Исходные элементы деятельностного подхода были сформулированы уже в немецкой классической философии, прежде всего, в трудах И. Г. Фихте, Ф. В. Шеллинга и Г. В. Ф. Гегеля. Так, в «Наукоучении…» И. Г. Фихте чистой деятельностью выступало самоопределение Я (субъекта) посредством создания не-Я (объекта, противостоящего Я) на основе этических идеалов. Тем самым субъект сам производит себя в процессе деятельности: «Я полагает себя самого и оно есть только благодаря этому самоположению. И наоборот, Я есмь, и оно полагает свое бытие благодаря только своему бытию. Оно является в одно и то же время и тем, что совершает действие, и продуктом этого действия, а именно: действующим началом и тем, что получается в результате этой деятельности» [Фихте, 1995, с. 285]. Таким образом, в немецкой классической философии возникает одна из ключевых для деятельностного подхода в целом идея опосредования: «…Сознание и Я возникают и существуют лишь в результате деятельности по созданию внешнего объекта» [Лекторский, 2001, с. 78].
Эти положения были в дальнейшем развиты в классическом марксизме.
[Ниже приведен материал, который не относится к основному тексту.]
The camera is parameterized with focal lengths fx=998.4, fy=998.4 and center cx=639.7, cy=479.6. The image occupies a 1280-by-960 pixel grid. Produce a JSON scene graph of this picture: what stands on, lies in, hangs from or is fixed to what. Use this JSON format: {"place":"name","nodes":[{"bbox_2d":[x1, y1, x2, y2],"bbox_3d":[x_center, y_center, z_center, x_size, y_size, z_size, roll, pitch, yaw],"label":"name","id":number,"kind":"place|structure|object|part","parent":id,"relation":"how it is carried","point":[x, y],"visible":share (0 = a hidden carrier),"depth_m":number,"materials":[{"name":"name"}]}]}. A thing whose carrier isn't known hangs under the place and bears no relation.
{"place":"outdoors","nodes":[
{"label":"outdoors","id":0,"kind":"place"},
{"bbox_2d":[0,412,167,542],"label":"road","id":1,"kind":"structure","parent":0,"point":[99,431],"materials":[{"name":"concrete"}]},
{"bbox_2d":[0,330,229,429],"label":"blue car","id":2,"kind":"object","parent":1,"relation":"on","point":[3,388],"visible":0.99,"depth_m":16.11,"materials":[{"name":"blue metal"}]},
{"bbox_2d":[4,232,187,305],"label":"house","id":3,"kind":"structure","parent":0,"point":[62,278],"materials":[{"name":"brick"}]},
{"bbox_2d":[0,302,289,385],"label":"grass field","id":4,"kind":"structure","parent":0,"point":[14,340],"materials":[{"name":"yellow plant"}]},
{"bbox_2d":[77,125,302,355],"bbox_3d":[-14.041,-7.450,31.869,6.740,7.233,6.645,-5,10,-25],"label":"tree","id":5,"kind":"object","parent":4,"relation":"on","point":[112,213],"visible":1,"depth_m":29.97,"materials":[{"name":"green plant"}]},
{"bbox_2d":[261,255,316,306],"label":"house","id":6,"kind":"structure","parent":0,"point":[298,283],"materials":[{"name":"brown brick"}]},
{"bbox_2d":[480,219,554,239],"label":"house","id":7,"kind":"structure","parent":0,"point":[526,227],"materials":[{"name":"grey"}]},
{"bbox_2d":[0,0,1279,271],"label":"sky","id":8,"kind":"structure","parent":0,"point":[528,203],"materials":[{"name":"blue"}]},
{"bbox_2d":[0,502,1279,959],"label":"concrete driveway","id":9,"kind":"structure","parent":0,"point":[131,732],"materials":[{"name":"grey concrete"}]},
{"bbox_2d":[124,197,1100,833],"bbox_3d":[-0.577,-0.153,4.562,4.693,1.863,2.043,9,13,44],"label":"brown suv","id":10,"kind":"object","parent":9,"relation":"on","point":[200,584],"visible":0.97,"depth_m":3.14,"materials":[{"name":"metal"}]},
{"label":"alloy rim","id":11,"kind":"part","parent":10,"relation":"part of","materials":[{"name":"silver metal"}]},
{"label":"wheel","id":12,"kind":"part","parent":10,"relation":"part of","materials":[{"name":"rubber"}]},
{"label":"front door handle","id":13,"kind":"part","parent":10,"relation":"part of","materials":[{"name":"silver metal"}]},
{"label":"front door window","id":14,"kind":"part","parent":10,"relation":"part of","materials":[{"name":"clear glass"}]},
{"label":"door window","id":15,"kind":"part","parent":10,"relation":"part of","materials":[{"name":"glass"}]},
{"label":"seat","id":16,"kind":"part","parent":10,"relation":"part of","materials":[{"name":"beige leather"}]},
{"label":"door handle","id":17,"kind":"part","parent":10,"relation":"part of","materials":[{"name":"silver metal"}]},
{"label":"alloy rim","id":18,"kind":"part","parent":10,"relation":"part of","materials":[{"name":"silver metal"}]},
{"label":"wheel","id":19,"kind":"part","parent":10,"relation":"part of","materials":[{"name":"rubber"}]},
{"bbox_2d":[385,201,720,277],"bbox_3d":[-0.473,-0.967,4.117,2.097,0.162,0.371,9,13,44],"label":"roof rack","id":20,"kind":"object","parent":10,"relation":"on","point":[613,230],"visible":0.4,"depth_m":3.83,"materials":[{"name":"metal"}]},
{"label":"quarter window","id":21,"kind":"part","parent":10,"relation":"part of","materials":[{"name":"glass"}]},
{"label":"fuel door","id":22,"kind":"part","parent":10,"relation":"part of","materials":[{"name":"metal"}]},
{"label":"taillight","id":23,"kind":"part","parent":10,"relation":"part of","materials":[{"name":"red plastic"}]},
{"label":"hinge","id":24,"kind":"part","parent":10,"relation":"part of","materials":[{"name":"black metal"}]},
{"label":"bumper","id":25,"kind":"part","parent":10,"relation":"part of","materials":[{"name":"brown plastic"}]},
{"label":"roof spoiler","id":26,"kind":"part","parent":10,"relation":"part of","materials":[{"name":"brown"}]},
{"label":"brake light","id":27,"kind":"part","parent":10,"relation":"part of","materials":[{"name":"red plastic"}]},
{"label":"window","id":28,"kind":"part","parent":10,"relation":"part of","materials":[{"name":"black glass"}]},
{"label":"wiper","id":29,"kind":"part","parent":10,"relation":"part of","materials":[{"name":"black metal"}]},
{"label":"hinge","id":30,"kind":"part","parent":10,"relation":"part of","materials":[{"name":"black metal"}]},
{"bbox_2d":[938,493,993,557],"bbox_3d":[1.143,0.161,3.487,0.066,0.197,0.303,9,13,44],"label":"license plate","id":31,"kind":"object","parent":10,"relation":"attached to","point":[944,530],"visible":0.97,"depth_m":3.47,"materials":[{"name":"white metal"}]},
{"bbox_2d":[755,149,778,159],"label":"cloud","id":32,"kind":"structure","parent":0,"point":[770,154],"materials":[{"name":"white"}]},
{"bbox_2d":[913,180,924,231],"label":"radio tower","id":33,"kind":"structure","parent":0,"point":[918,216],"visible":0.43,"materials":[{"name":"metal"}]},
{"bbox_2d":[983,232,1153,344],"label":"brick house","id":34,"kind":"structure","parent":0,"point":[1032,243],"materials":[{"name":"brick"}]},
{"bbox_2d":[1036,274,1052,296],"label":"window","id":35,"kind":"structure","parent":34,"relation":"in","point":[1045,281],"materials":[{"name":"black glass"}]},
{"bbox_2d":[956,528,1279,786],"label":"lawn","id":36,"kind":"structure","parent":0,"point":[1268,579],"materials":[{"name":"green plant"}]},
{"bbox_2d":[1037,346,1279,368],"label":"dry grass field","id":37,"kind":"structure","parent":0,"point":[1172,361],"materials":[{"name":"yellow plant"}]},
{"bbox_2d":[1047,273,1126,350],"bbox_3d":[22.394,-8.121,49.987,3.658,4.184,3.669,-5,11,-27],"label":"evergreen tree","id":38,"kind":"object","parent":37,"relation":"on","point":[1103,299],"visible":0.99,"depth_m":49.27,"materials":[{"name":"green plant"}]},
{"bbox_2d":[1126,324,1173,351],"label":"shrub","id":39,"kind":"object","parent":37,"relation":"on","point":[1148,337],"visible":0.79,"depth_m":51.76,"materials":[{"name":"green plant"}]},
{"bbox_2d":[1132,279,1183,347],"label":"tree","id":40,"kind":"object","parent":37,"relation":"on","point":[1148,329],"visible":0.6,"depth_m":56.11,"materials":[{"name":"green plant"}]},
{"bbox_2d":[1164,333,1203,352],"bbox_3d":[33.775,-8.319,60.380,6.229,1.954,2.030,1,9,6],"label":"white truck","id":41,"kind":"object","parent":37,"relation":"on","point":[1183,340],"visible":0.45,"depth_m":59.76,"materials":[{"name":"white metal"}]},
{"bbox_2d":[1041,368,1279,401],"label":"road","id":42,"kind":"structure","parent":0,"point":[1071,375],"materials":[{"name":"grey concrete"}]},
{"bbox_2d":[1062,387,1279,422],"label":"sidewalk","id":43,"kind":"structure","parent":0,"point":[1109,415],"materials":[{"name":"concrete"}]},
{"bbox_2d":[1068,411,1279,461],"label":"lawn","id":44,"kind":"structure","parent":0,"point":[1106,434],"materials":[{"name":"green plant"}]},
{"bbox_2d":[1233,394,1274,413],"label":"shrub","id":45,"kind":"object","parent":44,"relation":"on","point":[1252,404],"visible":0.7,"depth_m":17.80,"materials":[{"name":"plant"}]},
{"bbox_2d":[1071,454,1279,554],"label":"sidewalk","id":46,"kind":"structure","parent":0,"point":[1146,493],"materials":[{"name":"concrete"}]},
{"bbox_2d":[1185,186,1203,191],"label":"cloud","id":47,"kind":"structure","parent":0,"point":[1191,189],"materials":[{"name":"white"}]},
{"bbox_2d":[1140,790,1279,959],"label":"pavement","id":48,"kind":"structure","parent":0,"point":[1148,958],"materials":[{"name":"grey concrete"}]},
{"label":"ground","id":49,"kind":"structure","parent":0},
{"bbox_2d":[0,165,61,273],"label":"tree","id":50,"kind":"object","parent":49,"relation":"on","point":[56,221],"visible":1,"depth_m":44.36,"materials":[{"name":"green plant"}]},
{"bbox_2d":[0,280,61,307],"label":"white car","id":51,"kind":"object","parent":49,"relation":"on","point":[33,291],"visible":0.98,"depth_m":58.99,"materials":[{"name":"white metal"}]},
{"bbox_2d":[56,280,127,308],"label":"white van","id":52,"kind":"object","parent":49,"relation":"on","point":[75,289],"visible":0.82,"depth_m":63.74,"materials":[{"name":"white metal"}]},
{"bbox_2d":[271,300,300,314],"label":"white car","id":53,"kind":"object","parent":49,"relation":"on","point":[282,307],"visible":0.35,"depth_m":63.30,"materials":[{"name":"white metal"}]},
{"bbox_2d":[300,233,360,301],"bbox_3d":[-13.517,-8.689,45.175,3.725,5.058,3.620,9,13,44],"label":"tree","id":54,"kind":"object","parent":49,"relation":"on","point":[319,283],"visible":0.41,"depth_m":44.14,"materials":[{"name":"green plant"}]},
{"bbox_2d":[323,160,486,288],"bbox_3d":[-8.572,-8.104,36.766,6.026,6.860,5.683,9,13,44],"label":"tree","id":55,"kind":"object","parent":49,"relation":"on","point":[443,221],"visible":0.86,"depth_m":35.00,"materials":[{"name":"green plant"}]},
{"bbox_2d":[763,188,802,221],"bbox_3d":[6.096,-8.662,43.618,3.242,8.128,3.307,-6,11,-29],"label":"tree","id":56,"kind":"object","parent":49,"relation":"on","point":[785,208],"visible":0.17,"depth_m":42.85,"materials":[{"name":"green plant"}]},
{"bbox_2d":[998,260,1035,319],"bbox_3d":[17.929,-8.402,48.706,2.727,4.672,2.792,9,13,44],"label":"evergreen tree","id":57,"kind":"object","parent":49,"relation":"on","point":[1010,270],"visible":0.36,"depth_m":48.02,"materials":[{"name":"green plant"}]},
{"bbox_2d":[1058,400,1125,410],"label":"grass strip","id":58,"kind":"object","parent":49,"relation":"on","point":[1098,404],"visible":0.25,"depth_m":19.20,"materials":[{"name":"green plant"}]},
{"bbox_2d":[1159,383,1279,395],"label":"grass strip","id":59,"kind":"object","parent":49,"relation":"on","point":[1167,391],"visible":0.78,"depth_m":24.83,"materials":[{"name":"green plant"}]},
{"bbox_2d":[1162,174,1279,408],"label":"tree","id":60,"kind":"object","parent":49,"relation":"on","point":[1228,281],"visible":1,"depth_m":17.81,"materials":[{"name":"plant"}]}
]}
Наиболее важной идеей К. Маркса была трактовка деятельности как практики, предметной деятельности: «К. Маркс подчеркивает, что в созданном им предметном мире человек не просто удваивает себя… а впервые себя созидает. […Это] самоизменение возможно лишь через „изменение обстоятельств“, через предметную деятельность» [Там же, с. 77]. Особенно активно категория деятельности разрабатывалась советскими марксистами – психологами С. Л. Рубинштейном, Л. С. Выготским, А. Н. Леонтьевым, П. Я. Гальпериным и др. и философами Э. В. Ильенковым, Г. С. Батищевым, Г. П. Щедровицким, Э. Г. Юдиным и др. Основы психологической теории деятельности были заложены в контексте разработки принципа единства сознания и деятельности. «Субъект в своих деяниях, – писал С. Л. Рубинштейн, – в актах своей творческой самодеятельности не только обнаруживается и проявляется; он в них созидается и определяется. Поэтому тем, что он делает, можно определять то, что он есть; направлением его деятельности можно определять и формировать его самого» [Рубинштейн, 1986, с. 107]. Это позволило представить психику не просто как высший уровень отражения действительности, но как продукт активного целесообразного взаимодействия с ней.